NYC Health + Hospitals is rolling out virtual reality technology to help train obstetricians and reduce the rate of maternal mortality events, the health system and New York City Mayor Eric Adams announced Wednesday.
The health system, which covers 11 acute hospitals and multiple clinics across the city, said it has developed the VR solution in tandem with Health Scholars, a Westminster, Colorado-based company. The technology will allow providers to experience simulated maternal mortality scenarios lasting 8-to-12 minutes through a VR headset.
Using the technology, the clinician will guide a virtual team to perform all appropriate tasks during the maternal mortality scenario based on their hospital’s protocols. The aim is to hone communication, teamwork, critical thinking and decision-making skills during an emergency.

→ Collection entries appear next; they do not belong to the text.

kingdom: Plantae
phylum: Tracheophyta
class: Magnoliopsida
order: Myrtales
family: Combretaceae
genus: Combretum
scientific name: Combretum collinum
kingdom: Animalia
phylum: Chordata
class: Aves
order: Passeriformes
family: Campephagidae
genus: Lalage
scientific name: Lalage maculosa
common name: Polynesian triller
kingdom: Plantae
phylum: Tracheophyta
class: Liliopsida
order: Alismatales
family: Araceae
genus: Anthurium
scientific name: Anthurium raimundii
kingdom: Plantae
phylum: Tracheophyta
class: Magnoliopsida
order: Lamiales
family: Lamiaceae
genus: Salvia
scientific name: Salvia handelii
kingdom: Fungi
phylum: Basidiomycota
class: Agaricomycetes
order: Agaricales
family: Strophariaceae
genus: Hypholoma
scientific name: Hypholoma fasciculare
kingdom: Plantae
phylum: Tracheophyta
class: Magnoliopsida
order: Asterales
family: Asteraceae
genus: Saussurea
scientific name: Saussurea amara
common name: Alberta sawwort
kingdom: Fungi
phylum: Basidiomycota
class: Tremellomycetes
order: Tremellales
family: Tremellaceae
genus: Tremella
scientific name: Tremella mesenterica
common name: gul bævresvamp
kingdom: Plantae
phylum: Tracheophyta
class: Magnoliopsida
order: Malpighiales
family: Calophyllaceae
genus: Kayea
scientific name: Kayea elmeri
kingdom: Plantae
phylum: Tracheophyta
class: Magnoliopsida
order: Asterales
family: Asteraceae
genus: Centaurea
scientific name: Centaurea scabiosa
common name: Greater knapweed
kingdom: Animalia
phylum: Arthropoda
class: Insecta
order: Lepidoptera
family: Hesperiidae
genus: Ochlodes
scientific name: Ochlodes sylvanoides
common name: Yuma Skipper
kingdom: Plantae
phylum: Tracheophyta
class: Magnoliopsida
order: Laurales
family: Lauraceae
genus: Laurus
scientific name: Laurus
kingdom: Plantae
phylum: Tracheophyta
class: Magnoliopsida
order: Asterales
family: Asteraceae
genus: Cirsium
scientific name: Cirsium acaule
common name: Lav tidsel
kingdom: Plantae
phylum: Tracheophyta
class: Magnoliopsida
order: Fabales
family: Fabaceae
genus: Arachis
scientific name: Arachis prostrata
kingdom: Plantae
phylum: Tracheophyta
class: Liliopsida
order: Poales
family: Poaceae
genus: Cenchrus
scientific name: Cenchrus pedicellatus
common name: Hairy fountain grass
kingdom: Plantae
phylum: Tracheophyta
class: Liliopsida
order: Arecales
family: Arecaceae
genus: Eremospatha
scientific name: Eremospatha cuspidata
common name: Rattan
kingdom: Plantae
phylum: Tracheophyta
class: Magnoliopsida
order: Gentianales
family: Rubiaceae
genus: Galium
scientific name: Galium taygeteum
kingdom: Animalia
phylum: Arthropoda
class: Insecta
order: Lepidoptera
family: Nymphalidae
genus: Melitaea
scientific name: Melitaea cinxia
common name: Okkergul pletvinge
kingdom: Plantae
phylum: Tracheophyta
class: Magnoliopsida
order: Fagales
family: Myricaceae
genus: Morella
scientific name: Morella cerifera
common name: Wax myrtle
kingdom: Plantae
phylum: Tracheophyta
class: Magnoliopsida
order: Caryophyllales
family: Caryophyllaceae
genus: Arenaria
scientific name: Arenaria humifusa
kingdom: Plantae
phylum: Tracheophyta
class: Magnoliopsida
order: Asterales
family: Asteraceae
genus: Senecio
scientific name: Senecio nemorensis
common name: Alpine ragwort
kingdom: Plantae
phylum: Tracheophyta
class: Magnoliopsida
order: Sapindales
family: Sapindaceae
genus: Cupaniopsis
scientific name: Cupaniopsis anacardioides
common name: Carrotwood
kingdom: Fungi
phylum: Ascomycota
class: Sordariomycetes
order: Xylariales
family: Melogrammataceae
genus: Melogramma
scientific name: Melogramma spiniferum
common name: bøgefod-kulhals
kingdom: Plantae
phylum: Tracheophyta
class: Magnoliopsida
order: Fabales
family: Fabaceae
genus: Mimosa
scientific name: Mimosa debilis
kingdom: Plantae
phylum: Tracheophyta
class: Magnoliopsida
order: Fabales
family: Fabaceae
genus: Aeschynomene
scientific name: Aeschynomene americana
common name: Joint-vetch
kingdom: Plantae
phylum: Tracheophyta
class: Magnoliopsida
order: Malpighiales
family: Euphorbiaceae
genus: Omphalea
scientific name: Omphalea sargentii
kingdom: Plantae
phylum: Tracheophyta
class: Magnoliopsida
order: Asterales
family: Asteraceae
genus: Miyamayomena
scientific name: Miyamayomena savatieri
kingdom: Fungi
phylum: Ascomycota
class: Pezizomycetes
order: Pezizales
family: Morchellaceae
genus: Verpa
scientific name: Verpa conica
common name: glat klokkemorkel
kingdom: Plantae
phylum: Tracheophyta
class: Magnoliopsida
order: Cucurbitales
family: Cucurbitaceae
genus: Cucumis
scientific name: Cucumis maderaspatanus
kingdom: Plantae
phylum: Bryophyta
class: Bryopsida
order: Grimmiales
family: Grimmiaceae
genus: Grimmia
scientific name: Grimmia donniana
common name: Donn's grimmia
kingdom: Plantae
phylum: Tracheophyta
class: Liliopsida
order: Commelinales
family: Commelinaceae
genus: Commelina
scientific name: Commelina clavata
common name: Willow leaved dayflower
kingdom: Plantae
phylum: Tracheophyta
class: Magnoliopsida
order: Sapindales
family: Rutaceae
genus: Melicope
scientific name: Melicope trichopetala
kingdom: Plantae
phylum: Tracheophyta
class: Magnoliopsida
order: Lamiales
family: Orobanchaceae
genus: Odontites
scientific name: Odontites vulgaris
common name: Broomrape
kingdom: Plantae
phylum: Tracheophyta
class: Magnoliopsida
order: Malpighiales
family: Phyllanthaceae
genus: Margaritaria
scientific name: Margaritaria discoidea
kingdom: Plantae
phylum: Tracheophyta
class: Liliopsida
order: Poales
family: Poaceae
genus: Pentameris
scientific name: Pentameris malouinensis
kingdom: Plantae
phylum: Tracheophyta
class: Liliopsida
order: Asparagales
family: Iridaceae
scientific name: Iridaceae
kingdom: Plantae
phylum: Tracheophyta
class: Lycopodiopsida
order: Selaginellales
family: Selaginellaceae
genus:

The public health system has invested in 22 VR headsets, two for each hospital. Obstetrics providers will be able to check them out to complete their training when time permits during shifts.
“Virtual reality can really increase our capacity in training,” said Dr. Wendy Wilcox, NYC Health + Hospitals’ chief women’s health service officer. “If you can get a realistic training course into the hands of the provider that they can access whenever they want, it can be cost effective.”
Wilcox said current training simulation methods are time-consuming because they require onsite visits and advance scheduling, which can be hard to do with the uncertain cadence of labor and delivery. She said it often takes a year to train clinicians on various scenarios related to maternal mortality.
“We want to put more providers through the training courses and give them more courses to go through,” Wilcox said. “We want to make simulation a normal part of what we do and improve knowledge on how to deal with what should be these never events.”
Wilcox said the platform can be tailored based on specific providers, whether it’s a doctor, nurse, physician assistant, midwife or resident. It also includes reports on how a clinician has performed during the simulation.
“Right now, everything is manual,” Wilcox said. “You need an observer and a recorder for each person undergoing the simulation to try to measure and assess their response and how they’re doing. With VR, it records actions and maneuvers [from the clinicians]. And then we can measure success and how much people are learning.”